* Work required *
Quote the entries that follow exactly, leaving none out.

* Extracted material *

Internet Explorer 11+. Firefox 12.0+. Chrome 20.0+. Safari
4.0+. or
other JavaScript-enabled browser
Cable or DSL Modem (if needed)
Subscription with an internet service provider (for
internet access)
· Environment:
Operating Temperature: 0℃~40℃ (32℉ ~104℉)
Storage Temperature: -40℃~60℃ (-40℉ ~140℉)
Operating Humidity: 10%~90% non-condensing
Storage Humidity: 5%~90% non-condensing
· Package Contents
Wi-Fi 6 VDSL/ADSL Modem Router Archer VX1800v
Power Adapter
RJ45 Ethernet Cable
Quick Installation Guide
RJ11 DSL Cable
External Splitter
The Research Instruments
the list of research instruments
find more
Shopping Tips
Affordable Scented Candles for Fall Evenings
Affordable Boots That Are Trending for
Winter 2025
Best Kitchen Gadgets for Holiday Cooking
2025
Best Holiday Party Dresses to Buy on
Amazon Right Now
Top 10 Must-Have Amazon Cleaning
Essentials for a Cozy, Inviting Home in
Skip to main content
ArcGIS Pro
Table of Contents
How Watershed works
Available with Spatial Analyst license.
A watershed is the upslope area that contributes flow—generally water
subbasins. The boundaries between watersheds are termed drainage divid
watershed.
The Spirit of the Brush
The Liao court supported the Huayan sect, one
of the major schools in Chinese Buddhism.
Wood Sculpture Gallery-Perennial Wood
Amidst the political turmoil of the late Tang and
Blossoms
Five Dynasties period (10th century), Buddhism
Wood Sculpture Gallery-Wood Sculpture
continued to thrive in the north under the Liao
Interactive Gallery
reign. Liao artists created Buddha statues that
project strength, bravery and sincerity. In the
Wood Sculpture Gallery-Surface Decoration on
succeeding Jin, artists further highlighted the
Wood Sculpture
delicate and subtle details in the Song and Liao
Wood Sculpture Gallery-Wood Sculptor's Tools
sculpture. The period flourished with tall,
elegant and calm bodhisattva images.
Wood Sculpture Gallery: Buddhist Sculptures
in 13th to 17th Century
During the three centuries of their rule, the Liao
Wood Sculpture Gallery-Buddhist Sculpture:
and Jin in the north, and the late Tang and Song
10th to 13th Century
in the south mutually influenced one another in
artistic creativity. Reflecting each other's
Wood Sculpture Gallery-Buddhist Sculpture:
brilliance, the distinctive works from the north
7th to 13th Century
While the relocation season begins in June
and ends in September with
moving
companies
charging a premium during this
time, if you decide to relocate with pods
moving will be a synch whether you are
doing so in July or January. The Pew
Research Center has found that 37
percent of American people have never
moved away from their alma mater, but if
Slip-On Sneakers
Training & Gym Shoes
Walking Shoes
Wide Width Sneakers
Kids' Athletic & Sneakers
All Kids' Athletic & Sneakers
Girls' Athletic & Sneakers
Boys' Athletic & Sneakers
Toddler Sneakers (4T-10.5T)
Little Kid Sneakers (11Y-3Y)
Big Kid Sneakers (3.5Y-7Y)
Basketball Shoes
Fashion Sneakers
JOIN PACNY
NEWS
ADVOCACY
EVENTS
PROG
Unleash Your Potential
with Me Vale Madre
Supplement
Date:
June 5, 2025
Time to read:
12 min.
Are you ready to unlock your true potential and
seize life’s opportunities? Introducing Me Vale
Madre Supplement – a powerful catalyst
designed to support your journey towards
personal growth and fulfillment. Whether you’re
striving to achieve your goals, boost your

* Response to the task *
Internet Explorer 11+. Firefox 12.0+. Chrome 20.0+. Safari
4.0+. or
other JavaScript-enabled browser
Cable or DSL Modem (if needed)
Subscription with an internet service provider (for
internet access)
· Environment:
Operating Temperature: 0℃~40℃ (32℉ ~104℉)
Storage Temperature: -40℃~60℃ (-40℉ ~140℉)
Operating Humidity: 10%~90% non-condensing
Storage Humidity: 5%~90% non-condensing
· Package Contents
Wi-Fi 6 VDSL/ADSL Modem Router Archer VX1800v
Power Adapter
RJ45 Ethernet Cable
Quick Installation Guide
RJ11 DSL Cable
External Splitter
The Research Instruments
the list of research instruments
find more
Shopping Tips
Affordable Scented Candles for Fall Evenings
Affordable Boots That Are Trending for
Winter 2025
Best Kitchen Gadgets for Holiday Cooking
2025
Best Holiday Party Dresses to Buy on
Amazon Right Now
Top 10 Must-Have Amazon Cleaning
Essentials for a Cozy, Inviting Home in
Skip to main content
ArcGIS Pro
Table of Contents
How Watershed works
Available with Spatial Analyst license.
A watershed is the upslope area that contributes flow—generally water
subbasins. The boundaries between watersheds are termed drainage divid
watershed.
The Spirit of the Brush
The Liao court supported the Huayan sect, one
of the major schools in Chinese Buddhism.
Wood Sculpture Gallery-Perennial Wood
Amidst the political turmoil of the late Tang and
Blossoms
Five Dynasties period (10th century), Buddhism
Wood Sculpture Gallery-Wood Sculpture
continued to thrive in the north under the Liao
Interactive Gallery
reign. Liao artists created Buddha statues that
project strength, bravery and sincerity. In the
Wood Sculpture Gallery-Surface Decoration on
succeeding Jin, artists further highlighted the
Wood Sculpture
delicate and subtle details in the Song and Liao
Wood Sculpture Gallery-Wood Sculptor's Tools
sculpture. The period flourished with tall,
elegant and calm bodhisattva images.
Wood Sculpture Gallery: Buddhist Sculptures
in 13th to 17th Century
During the three centuries of their rule, the Liao
Wood Sculpture Gallery-Buddhist Sculpture:
and Jin in the north, and the late Tang and Song
10th to 13th Century
in the south mutually influenced one another in
artistic creativity. Reflecting each other's
Wood Sculpture Gallery-Buddhist Sculpture:
brilliance, the distinctive works from the north
7th to 13th Century
While the relocation season begins in June
and ends in September with
moving
companies
charging a premium during this
time, if you decide to relocate with pods
moving will be a synch whether you are
doing so in July or January. The Pew
Research Center has found that 37
percent of American people have never
moved away from their alma mater, but if
Slip-On Sneakers
Training & Gym Shoes
Walking Shoes
Wide Width Sneakers
Kids' Athletic & Sneakers
All Kids' Athletic & Sneakers
Girls' Athletic & Sneakers
Boys' Athletic & Sneakers
Toddler Sneakers (4T-10.5T)
Little Kid Sneakers (11Y-3Y)
Big Kid Sneakers (3.5Y-7Y)
Basketball Shoes
Fashion Sneakers
JOIN PACNY
NEWS
ADVOCACY
EVENTS
PROG
Unleash Your Potential
with Me Vale Madre
Supplement
Date:
June 5, 2025
Time to read:
12 min.
Are you ready to unlock your true potential and
seize life’s opportunities? Introducing Me Vale
Madre Supplement – a powerful catalyst
designed to support your journey towards
personal growth and fulfillment. Whether you’re
striving to achieve your goals, boost your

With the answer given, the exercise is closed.